Document excerpt:
########################################

# How do you create the rough cut mill looking texture?



## Danestar

Without running boards to a mill are there methods used to create the rough cut and rough scraped wood. Similar to the texturized hard wood flooring seen in custom homes. Was curious how people are achieving this on hard wood. Anyone know the process?

Thanks


----------



## lew

How about sand/soda blasting the surface?


----------



## Danestar

Ahhhh now that makes sense.


----------



## uffitze

There are probably a lot of different systems all of which give a slightly different look.

Some ideas …


When you flatten the initial face of a board on the jointer, take just enough passes to get the board to sit flat. (That's proper jointer technique anyway.) Then when you plane the board to thickness, take all of your passes off of the other side. This will leave a board with some mill marks, and some smooth spots on your show side. The obvious drawback to this idea is that the board cup/twist/bow due to the taking all of your planing passes from the same side. But, then again, if you T&G it, and nail it to a floor, it's probably not going anywhere.

########################################

The data:
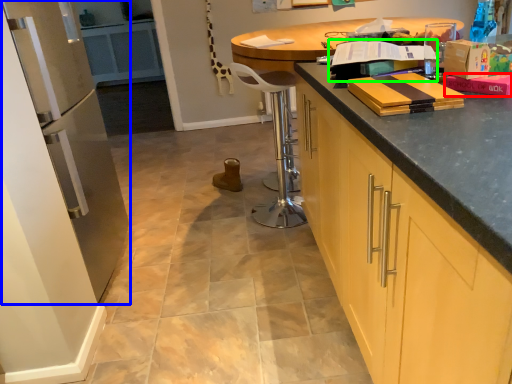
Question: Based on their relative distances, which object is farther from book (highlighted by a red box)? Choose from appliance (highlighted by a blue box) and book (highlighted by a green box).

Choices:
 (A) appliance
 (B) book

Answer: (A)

########################################

From the thread about creating a rough-cut mill texture, copy out the passage from "# How do you" to "know the process?".

Your solution:
# How do you create the rough cut mill looking texture?



## Danestar

Without running boards to a mill are there methods used to create the rough cut and rough scraped wood. Similar to the texturized hard wood flooring seen in custom homes. Was curious how people are achieving this on hard wood. Anyone know the process?